RECORDS FOR THE EXERCISE –
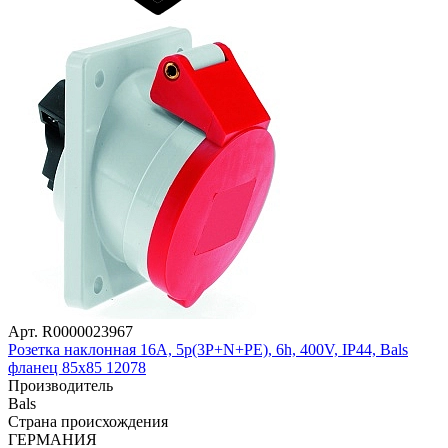
Арт. R0000023967
Розетка наклонная 16A, 5р(3P+N+PE), 6h, 400V, IP44, Bals
фланец 85х85 12078
Производитель
Bals
Страна происхождения
ГЕРМАНИЯ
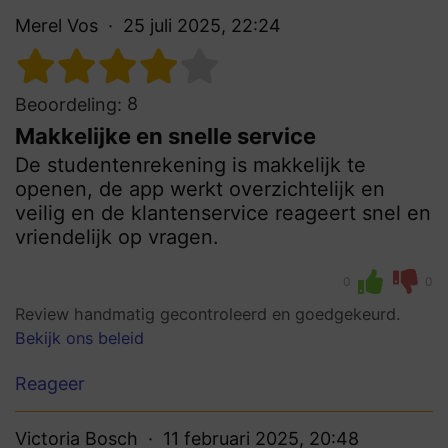
Merel Vos
25 juli 2025, 22:24
8
Beoordeling:
Makkelijke en snelle service
De studentenrekening is makkelijk te
openen, de app werkt overzichtelijk en
veilig en de klantenservice reageert snel en
vriendelijk op vragen.
0
0
Review handmatig gecontroleerd en goedgekeurd.
Bekijk ons beleid
Reageer
Victoria Bosch
11 februari 2025, 20:48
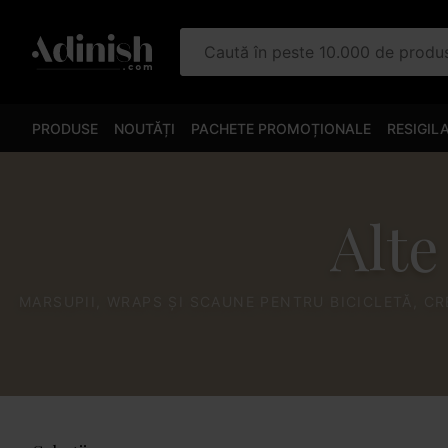
Caută în peste 10.000 de prod
PRODUSE
NOUTĂȚI
PACHETE PROMOȚIONALE
RESIGIL
Alte
MARSUPII, WRAPS ȘI SCAUNE PENTRU BICICLETĂ, C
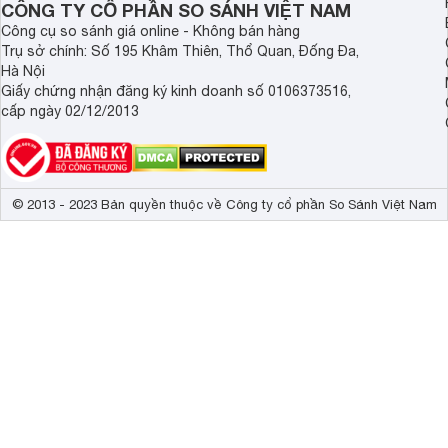
CÔNG TY CỔ PHẦN SO SÁNH VIỆT NAM
Công cụ so sánh giá online - Không bán hàng
GPU
Adreno 740 
Trụ sở chính: Số 195 Khâm Thiên, Thổ Quan, Đống Đa,
Wifi
Wi-Fi 802.11 
Hà Nội
Giấy chứng nhận đăng ký kinh doanh số 0106373516,
GPS (L1+L5),
cấp ngày 02/12/2013
GPS
(E1+E5a), QZ
Bluetooth
v5.3, A2DP, L
Kết nối USB
Type-C 2.0 
© 2013 - 2023 Bản quyền thuộc về Công ty cổ phần So Sánh Việt Nam
Hồng ngoại
Có 
NFC
Có 
Dung lượng pin
5000 mAh
Ghi âm cuộc gọi
Có 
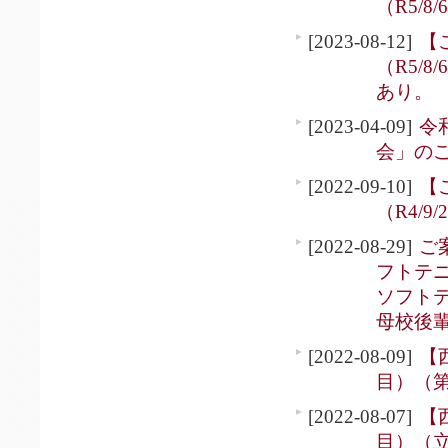
（R5/8/
[2023-08-12]
【
（R5/
あり。
[2023-04-09]
令
会」の
[2022-09-10]
【
（R4/9/
[2022-08-29]
ご
フトテ
ソフト
母校後
[2022-08-09]
【
目）（第
[2022-08-07]
【
目）（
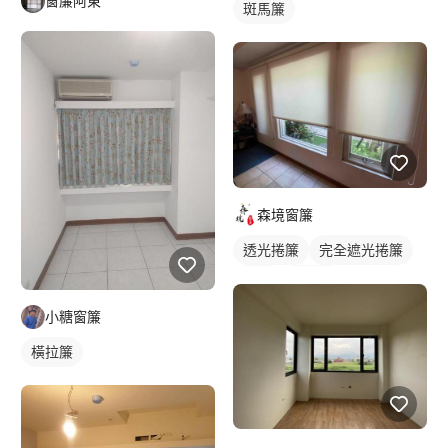
窗簾阿東
斑馬簾
森境窗簾
透光捲簾
完全遮光捲簾
捲簾
羅馬簾
小糖窗簾
橫拉簾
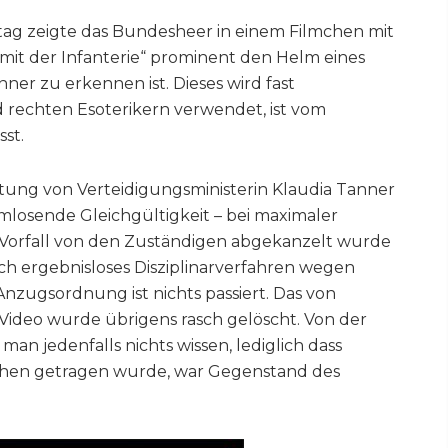
tag zeigte das Bundesheer in einem Filmchen mit
 mit der Infanterie“ prominent den Helm eines
er zu erkennen ist. Dieses wird fast
d rechten Esoterikern verwendet, ist vom
st.
tung von Verteidigungsministerin Klaudia Tanner
mlosende Gleichgültigkeit – bei maximaler
 Vorfall von den Zuständigen abgekanzelt wurde
lich ergebnisloses Disziplinarverfahren wegen
zugsordnung ist nichts passiert. Das von
ideo wurde übrigens rasch gelöscht. Von der
an jedenfalls nichts wissen, lediglich dass
ichen getragen wurde, war Gegenstand des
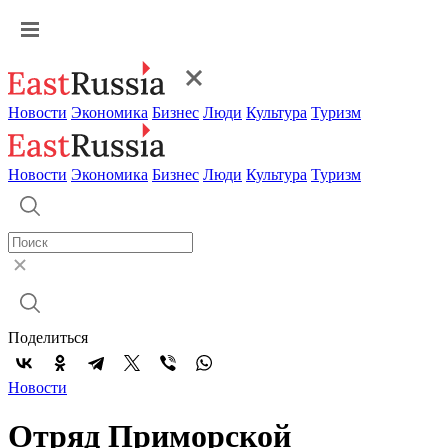
Новости
Экономика
Бизнес
Люди
Культура
Туризм
Новости
Экономика
Бизнес
Люди
Культура
Туризм
Поделиться
Новости
Отряд Приморской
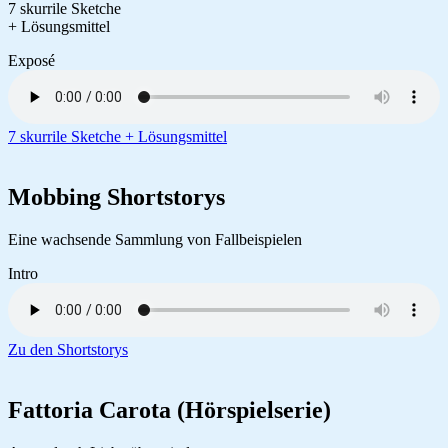
7 skurrile Sketche
+ Lösungsmittel
Exposé
7 skurrile Sketche + Lösungsmittel
Mobbing Shortstorys
Eine wachsende Sammlung von Fallbeispielen
Intro
Zu den Shortstorys
Fattoria Carota (Hörspielserie)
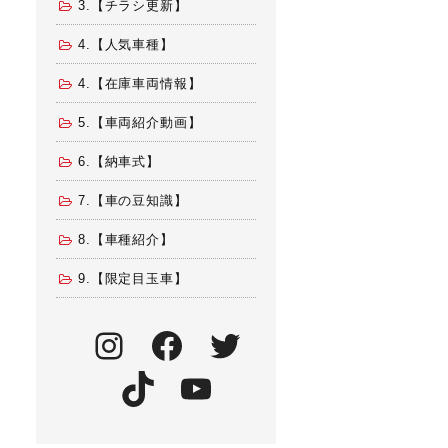
3.【チラシ更新】
4.【人気車種】
4.【在庫車両情報】
5.【車両紹介動画】
6.【納車式】
7.【車の豆知識】
8.【車種紹介】
9.【限定目玉車】
Instagram
Facebook
Twitter
TikTok
YouTube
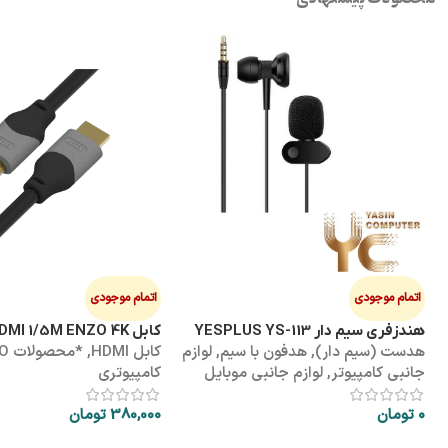
اتمام موجودی
اتمام موجودی
هندزفری سیم دار YESPLUS YS-113
کابل HDMI 1/5M ENZO 4K پک طلقی
هدست (سیم دار)
,
هدفون با سیم
,
لوازم
کابل HDMI
,
*محص
جانبی کامپیوتر
,
لوازم جانبی موبایل
کامپیوتری
0
تومان
380,000
تومان
اطلاعات بیشتر
اطلاعات بیشتر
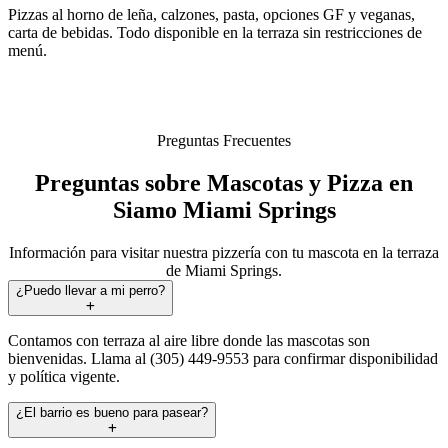
Pizzas al horno de leña, calzones, pasta, opciones GF y veganas,
carta de bebidas. Todo disponible en la terraza sin restricciones de
menú.
Preguntas Frecuentes
Preguntas sobre Mascotas y Pizza en
Siamo Miami Springs
Información para visitar nuestra pizzería con tu mascota en la terraza
de Miami Springs.
¿Puedo llevar a mi perro?
Contamos con terraza al aire libre donde las mascotas son
bienvenidas. Llama al (305) 449-9553 para confirmar disponibilidad
y política vigente.
¿El barrio es bueno para pasear?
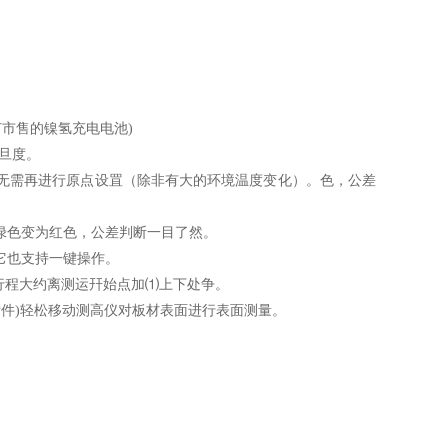
节市售的镍氢充电电池
)
垂旦度。
无需再进行原点设罝（除非有大的环境温度变化）。色，公差
从绿色变为红色，公差判断一目了然。
它也支持一键操作。
行程大约离测运幵始点加⑴上下处争
。
附件)轻松移动测高仪对板材表面进行表面测量。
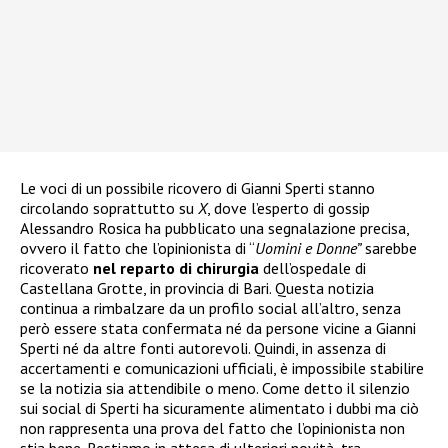
Le voci di un possibile ricovero di Gianni Sperti stanno
circolando soprattutto su
X
, dove l’esperto di gossip
Alessandro Rosica ha pubblicato una segnalazione precisa,
ovvero il fatto che l’opinionista di “
Uomini e Donne”
sarebbe
ricoverato
nel reparto di chirurgia
dell’ospedale di
Castellana Grotte, in provincia di Bari. Questa notizia
continua a rimbalzare da un profilo social all’altro, senza
però essere stata confermata né da persone vicine a Gianni
Sperti né da altre fonti autorevoli. Quindi, in assenza di
accertamenti e comunicazioni ufficiali, è impossibile stabilire
se la notizia sia attendibile o meno. Come detto il silenzio
sui social di Sperti ha sicuramente alimentato i dubbi ma ciò
non rappresenta una prova del fatto che l’opinionista non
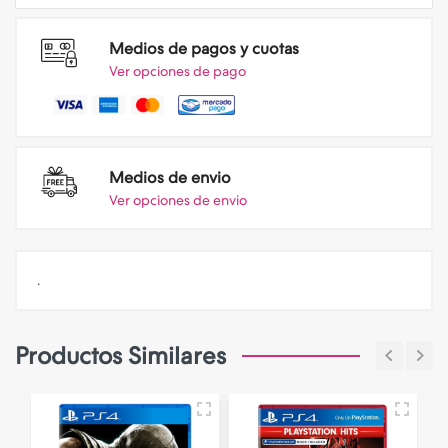
Medios de pagos y cuotas
Ver opciones de pago
Medios de envio
Ver opciones de envio
.
Productos Similares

EXERCISE AIM – Reproduce the stretch from the line containing "Pizzas al horno" through the line containing "附件)轻松移动测高仪对板材表面进行表面测量。" word for word, leaving out the picture markers.

TASK ANSWER –
Pizzas al horno de leña, calzones, pasta, opciones GF y veganas,
carta de bebidas. Todo disponible en la terraza sin restricciones de
menú.
Preguntas Frecuentes
Preguntas sobre Mascotas y Pizza en
Siamo Miami Springs
Información para visitar nuestra pizzería con tu mascota en la terraza
de Miami Springs.
¿Puedo llevar a mi perro?
Contamos con terraza al aire libre donde las mascotas son
bienvenidas. Llama al (305) 449-9553 para confirmar disponibilidad
y política vigente.
¿El barrio es bueno para pasear?
节市售的镍氢充电电池
)
垂旦度。
无需再进行原点设罝（除非有大的环境温度变化）。色，公差
从绿色变为红色，公差判断一目了然。
它也支持一键操作。
行程大约离测运幵始点加⑴上下处争
。
附件)轻松移动测高仪对板材表面进行表面测量。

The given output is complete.